There are perhaps, here and there, a group of stately elms,
breaking the broad sweep of arable land that extends with no more
undulations for many leagues than those of a sheet of old-fashioned glass.
The horizon is formed by simply the same broad fields, vanishing in a thin,
blue line over the rim of the earth.
[Illustration: THE FORTIFIED FARM NEAR GISORS]

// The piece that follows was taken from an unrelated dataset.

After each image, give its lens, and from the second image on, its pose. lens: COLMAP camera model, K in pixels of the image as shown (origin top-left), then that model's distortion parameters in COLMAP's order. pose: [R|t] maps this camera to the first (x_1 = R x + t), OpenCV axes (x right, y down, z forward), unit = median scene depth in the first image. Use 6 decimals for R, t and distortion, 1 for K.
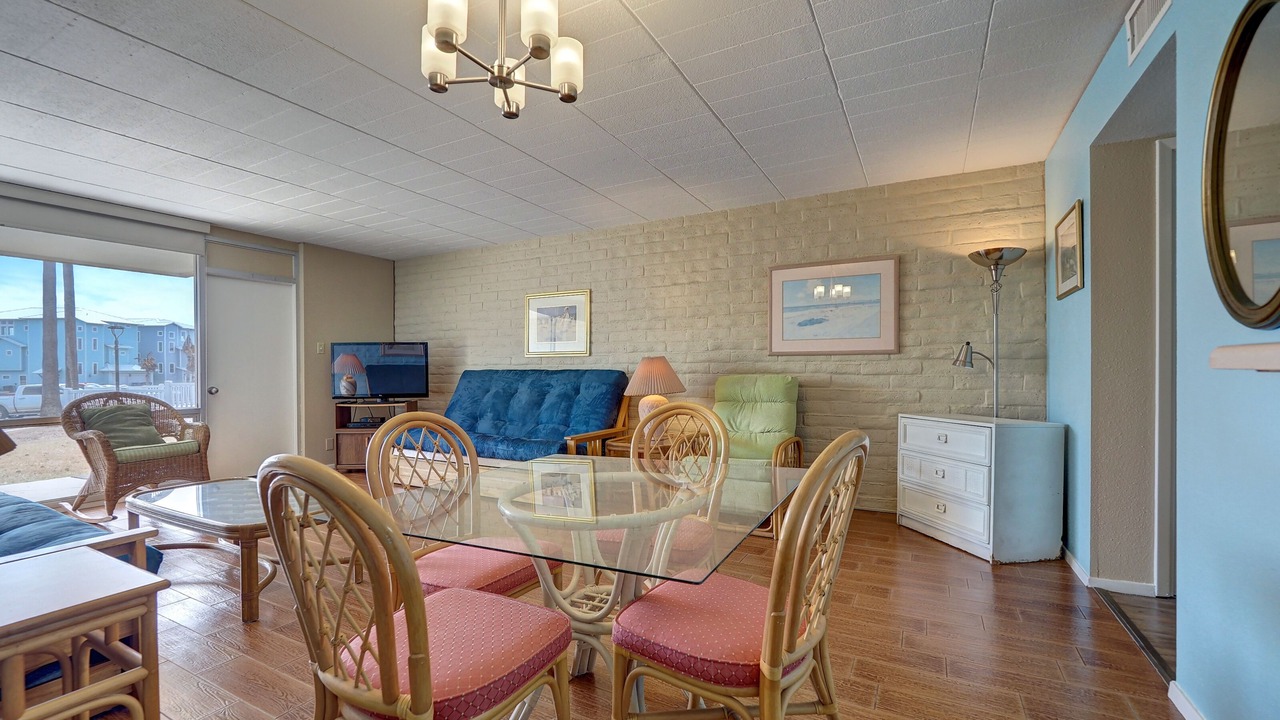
lens RADIAL K [[535.4, 0, 635.7], [0, 535.4, 378.9], [0, 0, 1]] dist [0.000079, -0.009096]
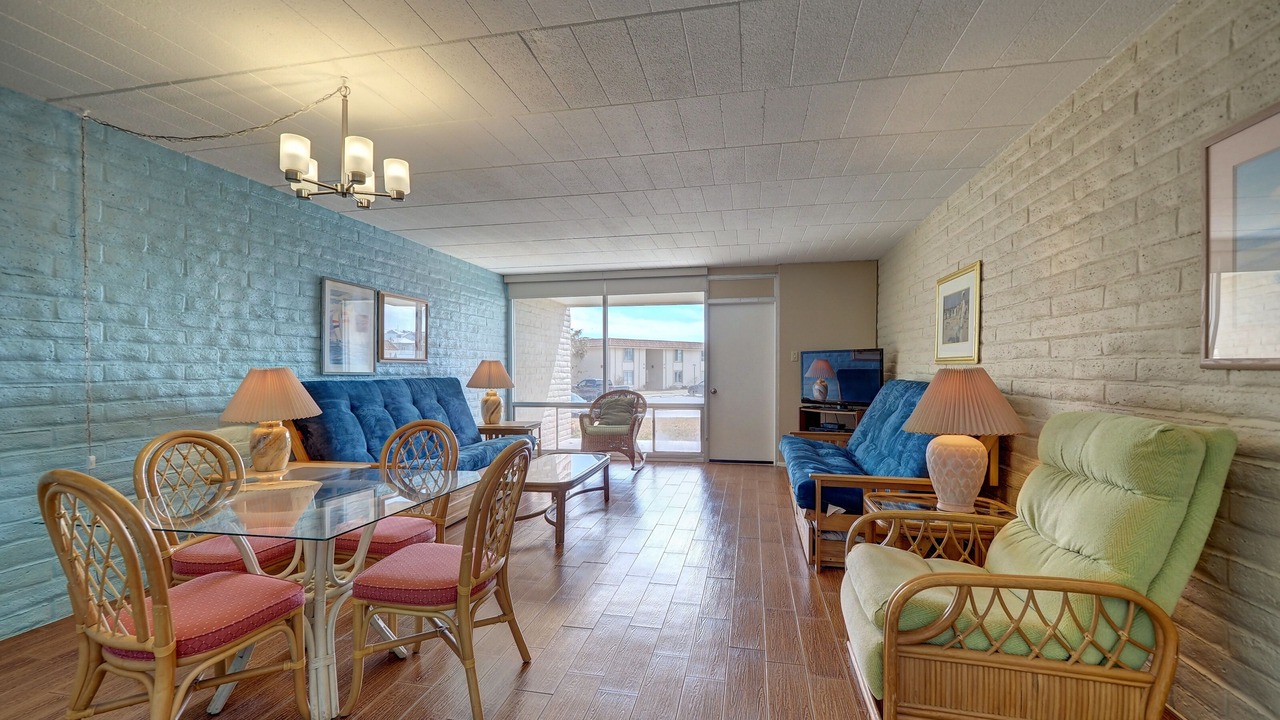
lens RADIAL K [[535.4, 0, 635.7], [0, 535.4, 378.9], [0, 0, 1]] dist [0.000079, -0.009096]
pose [[0.288440, 0.022630, -0.957231, 0.417232], [-0.012214, 0.999726, 0.019955, -0.032540], [0.957420, 0.005936, 0.288637, 0.413819]]
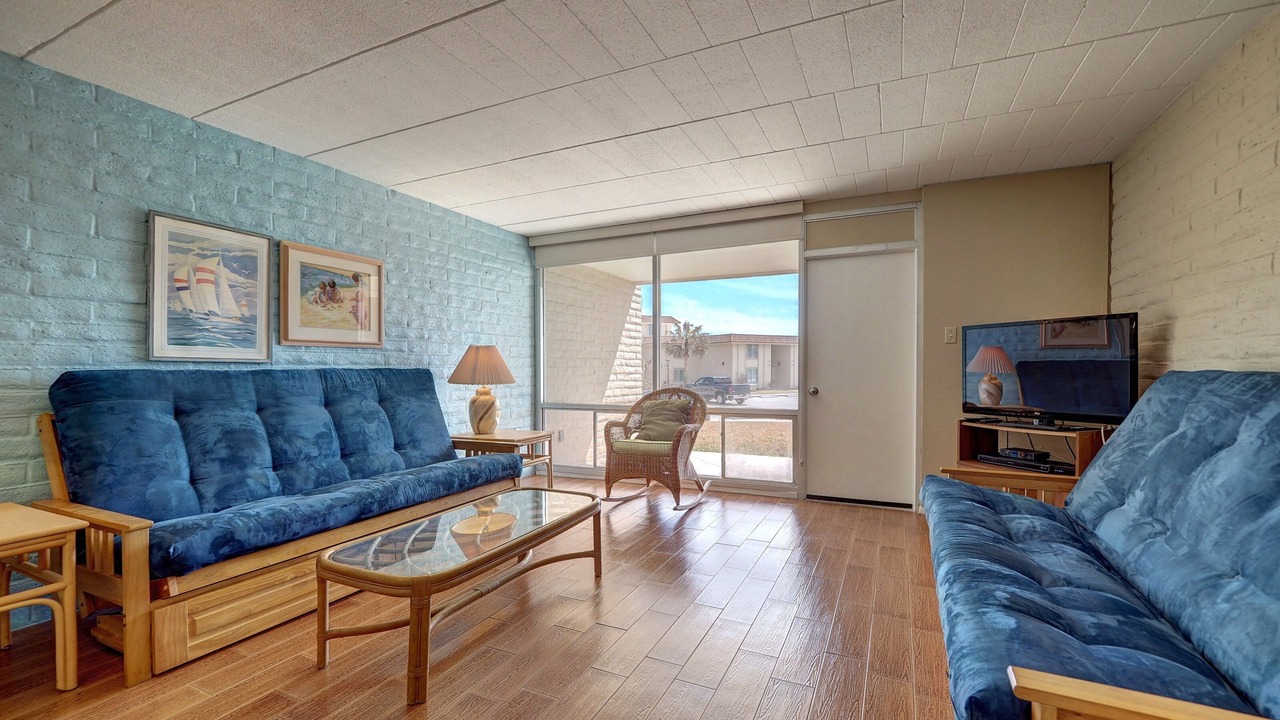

At Les Thilliers, a small hamlet that, owing to situation at cross-roads
figures conspicuously upon the milestones of the neighbourhood, the road to
Gisors goes towards the east, and after crossing the valley of the Epte,
you run down an easy gradient, passing a fine fortified farm-house with
circular towers at each corner of its four sides and in a few minutes have
turned into the historic old town of Gisors. It is as picturesque as any
place in Normandy with the exception of Mont St Michel. The river Epte
gliding slowly through its little canals at the sides of some of the
streets, forms innumerable pictures when reflecting the quaint houses and
gardens whose walls are generally grown over with creepers. Near the ascent
to the castle is one of the washing places where the women let their soap
suds float away on the translucent water as they scrub vigorously. They
kneel upon a long wooden platform sheltered by a charming old roof
supported upon a heavy timber framework that is a picture in itself.
If you stay at the Hotel de l'Ecu de France you are quite close to the
castle that towers upon its hill right in the middle of the town.